[Available records]:

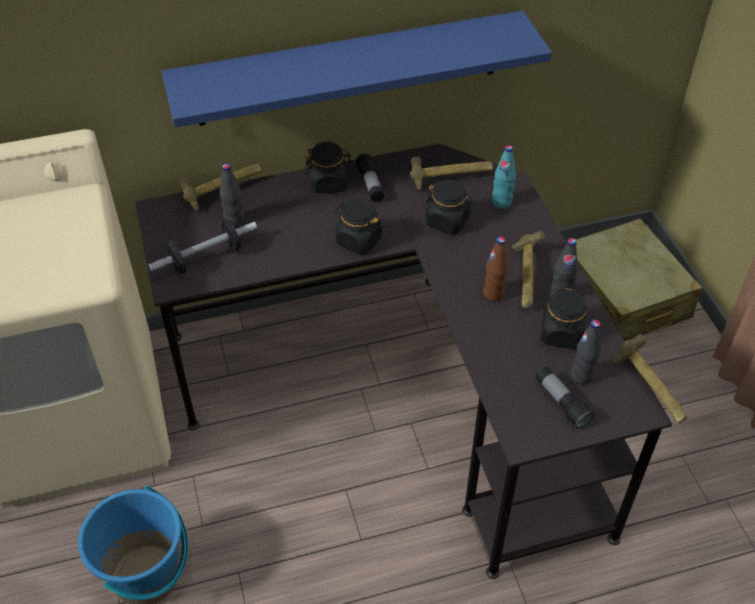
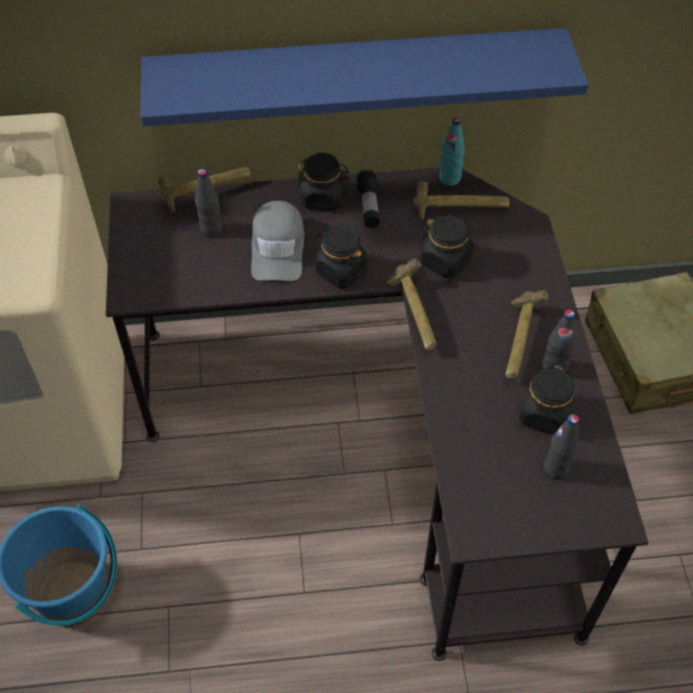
camera: 10 degrees right, 5 degrees up
dumbbell [148,219,257,274] -> none
brown bottle [483,237,508,301] -> none
turquoise bottle [492,145,516,209] -> turquoise bottle moved to [439,117,465,186]
flashlight [535,366,594,429] -> none
hammer [613,334,687,424] -> hammer moved to [387,258,436,350]
none -> grey cap [251,201,304,281]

[Work item]: Make an exact copy of the records above, one that has none of the pictures.

[Written response]:
camera: 10 degrees right, 5 degrees up
dumbbell [148,219,257,274] -> none
brown bottle [483,237,508,301] -> none
turquoise bottle [492,145,516,209] -> turquoise bottle moved to [439,117,465,186]
flashlight [535,366,594,429] -> none
hammer [613,334,687,424] -> hammer moved to [387,258,436,350]
none -> grey cap [251,201,304,281]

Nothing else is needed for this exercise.